● **Fragment**:

/---

Posłanka Szczypińska pobiera "kilometrówkę" a nie ma samochodu. Łamie przepisy?

2014-12-12 13:47

Afera madrycka sprawiła, że pod lupę trafli też inni posłwoie poza trzema byłymi politykami PiS z Adamem Hofmanem na czele. Jak wynika z rozliczenia biur poselskich, Jolanta Szczypinska z PiS pobiera maksymalną kilometrówkę, a nie ma własnego auta.

Jak sprawdził dziennik.pl, Jolanta Szczypińska w obecnej kadencji co roku pobierała maksymalną kilometrówę, czyli ok. 35 tys. zł rocznie. Problem w tym, że posłanka PiS nie ma własnego samochodu. - Nigdzie nie jest napisane, że poseł musi jeździć swoim autem. Przepisy pozwalają na użyczenie pojazdu od innej osoby - mówi Jolanta Szczypińska, która w rozmowie z portalem zapewnia, że jeździ bardzo dużo, bo jej okręg jest rozległy, a ona sama ma prawo jazdy.

Zobacz: Hofman, NIE POGRĄŻAJ SIĘ! "Tam jest Madryt, tam się ludzie bawią" Bezczelne cwaniaczki! Wynocha z Sejmu!

- Ale z różnych względów sama nie prowadzę. Auta nie użycza mi nikt z mojej rodziny. Na wszystko mam stosowne dokumenty, które już sprawdzała Kancelaria Sejmu - mówi Szczypińska. Nie precyzuje, kto jest jej kierowcą i z czyjego auta korzysta. Własnego samochodu lub prawa jazdy nie ma więcej posłów. Nie przeszkadza im to pobierać pieniędzy na benzynę.

\---

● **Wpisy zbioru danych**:
/---

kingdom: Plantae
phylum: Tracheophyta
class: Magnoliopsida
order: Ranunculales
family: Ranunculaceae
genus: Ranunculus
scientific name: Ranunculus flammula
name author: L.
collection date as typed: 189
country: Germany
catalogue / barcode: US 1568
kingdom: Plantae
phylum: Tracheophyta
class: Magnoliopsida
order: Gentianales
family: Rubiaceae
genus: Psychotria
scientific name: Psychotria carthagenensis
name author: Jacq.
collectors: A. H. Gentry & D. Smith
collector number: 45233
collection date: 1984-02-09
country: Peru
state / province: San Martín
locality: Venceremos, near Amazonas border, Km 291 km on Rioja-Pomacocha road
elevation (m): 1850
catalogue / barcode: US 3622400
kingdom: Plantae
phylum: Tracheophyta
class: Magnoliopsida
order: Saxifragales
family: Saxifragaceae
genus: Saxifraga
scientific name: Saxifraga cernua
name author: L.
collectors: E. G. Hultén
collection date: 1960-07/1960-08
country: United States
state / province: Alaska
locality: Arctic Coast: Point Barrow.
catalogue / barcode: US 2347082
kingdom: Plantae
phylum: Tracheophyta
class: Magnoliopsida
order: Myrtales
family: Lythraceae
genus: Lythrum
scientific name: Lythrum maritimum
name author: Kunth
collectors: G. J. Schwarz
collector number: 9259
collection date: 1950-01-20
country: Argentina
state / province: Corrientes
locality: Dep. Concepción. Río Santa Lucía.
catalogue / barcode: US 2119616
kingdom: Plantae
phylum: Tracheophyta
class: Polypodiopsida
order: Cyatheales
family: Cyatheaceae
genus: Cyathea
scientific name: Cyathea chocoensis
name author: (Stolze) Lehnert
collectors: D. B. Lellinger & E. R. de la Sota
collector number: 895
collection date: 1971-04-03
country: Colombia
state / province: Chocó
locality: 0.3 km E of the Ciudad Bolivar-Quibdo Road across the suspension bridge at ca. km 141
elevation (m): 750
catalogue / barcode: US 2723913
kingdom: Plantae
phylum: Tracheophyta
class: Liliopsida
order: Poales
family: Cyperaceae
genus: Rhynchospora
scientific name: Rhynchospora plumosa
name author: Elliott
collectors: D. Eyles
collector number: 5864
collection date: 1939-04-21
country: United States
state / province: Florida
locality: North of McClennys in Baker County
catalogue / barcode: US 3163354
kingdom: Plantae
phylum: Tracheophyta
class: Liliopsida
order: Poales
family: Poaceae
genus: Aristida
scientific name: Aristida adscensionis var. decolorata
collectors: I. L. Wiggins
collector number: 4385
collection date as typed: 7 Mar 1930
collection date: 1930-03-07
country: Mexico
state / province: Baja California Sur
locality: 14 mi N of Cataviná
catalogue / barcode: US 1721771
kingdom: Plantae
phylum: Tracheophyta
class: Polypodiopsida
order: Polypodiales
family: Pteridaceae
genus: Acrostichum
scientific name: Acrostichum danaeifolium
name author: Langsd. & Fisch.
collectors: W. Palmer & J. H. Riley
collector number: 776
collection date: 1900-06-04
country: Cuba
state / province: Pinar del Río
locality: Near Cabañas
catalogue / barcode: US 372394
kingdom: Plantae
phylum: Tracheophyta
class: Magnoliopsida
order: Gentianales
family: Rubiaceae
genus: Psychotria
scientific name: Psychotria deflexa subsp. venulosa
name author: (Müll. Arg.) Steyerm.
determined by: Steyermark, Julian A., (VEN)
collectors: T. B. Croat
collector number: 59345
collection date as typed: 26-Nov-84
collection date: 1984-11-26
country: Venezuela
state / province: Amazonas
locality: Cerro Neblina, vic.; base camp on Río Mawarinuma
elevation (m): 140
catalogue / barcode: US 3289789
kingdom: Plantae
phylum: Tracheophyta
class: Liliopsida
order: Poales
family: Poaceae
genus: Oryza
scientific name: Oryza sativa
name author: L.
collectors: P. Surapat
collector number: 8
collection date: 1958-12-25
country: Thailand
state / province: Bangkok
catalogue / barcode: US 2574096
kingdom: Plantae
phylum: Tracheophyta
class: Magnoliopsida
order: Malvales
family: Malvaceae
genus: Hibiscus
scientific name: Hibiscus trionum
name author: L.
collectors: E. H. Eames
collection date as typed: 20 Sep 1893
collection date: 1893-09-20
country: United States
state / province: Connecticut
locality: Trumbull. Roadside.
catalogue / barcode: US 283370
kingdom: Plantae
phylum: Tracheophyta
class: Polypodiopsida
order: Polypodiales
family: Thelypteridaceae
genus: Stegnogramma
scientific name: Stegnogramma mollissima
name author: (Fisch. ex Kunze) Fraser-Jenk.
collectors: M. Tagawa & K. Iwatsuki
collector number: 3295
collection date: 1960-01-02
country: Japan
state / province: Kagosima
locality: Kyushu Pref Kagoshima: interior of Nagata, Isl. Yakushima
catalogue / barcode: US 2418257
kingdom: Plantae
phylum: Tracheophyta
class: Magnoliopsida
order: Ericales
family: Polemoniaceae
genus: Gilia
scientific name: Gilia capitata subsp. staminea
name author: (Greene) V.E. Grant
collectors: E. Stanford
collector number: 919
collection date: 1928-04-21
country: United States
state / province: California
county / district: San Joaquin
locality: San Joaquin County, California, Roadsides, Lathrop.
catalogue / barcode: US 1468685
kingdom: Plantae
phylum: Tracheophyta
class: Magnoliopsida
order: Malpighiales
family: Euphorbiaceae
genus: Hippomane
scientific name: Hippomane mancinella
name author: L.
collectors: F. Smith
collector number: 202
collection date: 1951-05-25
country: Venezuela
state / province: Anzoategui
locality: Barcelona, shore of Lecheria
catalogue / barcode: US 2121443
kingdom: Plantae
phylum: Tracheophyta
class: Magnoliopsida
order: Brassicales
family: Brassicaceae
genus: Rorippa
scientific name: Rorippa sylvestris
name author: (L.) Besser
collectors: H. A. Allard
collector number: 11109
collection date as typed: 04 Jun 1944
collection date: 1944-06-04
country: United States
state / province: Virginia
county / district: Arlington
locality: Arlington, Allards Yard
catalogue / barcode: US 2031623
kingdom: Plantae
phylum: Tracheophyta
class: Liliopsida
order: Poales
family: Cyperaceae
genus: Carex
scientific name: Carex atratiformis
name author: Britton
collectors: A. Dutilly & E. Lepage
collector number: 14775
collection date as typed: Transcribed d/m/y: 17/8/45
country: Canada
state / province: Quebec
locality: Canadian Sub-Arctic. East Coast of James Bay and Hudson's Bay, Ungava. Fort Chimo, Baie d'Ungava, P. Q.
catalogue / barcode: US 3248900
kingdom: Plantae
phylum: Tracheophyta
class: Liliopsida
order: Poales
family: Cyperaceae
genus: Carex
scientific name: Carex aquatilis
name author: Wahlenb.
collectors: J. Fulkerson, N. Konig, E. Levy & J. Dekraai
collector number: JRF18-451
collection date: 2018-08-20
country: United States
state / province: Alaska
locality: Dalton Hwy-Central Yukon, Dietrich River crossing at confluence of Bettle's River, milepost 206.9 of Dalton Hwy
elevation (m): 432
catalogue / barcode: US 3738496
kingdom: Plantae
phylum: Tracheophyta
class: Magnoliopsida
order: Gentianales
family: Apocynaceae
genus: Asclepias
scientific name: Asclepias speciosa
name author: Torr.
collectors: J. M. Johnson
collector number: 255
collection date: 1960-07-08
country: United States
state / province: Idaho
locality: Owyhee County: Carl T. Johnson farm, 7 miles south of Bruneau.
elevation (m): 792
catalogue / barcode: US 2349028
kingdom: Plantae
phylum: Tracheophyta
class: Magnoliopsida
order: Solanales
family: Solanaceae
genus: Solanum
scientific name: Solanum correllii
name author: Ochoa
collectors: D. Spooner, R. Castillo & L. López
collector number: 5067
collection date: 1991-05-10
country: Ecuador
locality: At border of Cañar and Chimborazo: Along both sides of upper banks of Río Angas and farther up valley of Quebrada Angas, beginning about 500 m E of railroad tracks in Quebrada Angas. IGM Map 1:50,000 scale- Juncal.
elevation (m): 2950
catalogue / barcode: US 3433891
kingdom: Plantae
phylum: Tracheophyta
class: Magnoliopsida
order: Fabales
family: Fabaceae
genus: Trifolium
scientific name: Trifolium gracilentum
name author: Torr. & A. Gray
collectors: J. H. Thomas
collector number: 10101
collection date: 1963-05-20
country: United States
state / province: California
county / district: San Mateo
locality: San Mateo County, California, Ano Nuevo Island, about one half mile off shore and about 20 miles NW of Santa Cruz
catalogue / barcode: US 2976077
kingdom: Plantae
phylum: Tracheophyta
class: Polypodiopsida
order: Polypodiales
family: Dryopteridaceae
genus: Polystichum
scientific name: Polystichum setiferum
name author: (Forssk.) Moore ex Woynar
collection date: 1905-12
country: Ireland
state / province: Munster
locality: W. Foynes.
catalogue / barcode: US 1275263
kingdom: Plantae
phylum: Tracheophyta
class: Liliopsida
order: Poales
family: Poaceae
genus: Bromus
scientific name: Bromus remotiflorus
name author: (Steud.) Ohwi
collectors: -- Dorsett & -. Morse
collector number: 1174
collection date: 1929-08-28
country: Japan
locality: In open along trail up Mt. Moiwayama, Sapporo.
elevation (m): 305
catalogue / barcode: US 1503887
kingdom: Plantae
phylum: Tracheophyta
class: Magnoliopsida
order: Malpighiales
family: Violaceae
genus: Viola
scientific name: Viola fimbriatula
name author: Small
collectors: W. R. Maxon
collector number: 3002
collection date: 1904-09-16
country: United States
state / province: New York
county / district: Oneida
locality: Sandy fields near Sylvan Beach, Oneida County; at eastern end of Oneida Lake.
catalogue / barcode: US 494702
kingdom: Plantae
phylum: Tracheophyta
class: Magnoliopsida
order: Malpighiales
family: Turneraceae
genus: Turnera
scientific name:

\---

● **Części ćwiczenia**:
[a] Jaką kwotę rocznie pobierała z tytułu maksymalnej kilometrówki posłanka opisana w artykule?
[b] Zredaguj fragment artykułu, który zaczyna się od słów zawierających "2014-12-12 13:47" i kończy na "ma prawo jazdy.", zastępując "rozległy" słowem "bardzo duży".
Wiersze nie mają żadnego związku z artykułem.

● **Wyniki ćwiczenia**:
[a] Około 35 tys. zł rocznie.

[b]
2014-12-12 13:47

Afera madrycka sprawiła, że pod lupę trafli też inni posłwoie poza trzema byłymi politykami PiS z Adamem Hofmanem na czele. Jak wynika z rozliczenia biur poselskich, Jolanta Szczypinska z PiS pobiera maksymalną kilometrówkę, a nie ma własnego auta.

Jak sprawdził dziennik.pl, Jolanta Szczypińska w obecnej kadencji co roku pobierała maksymalną kilometrówę, czyli ok. 35 tys. zł rocznie. Problem w tym, że posłanka PiS nie ma własnego samochodu. - Nigdzie nie jest napisane, że poseł musi jeździć swoim autem. Przepisy pozwalają na użyczenie pojazdu od innej osoby - mówi Jolanta Szczypińska, która w rozmowie z portalem zapewnia, że jeździ bardzo dużo, bo jej okręg jest bardzo duży, a ona sama ma prawo jazdy.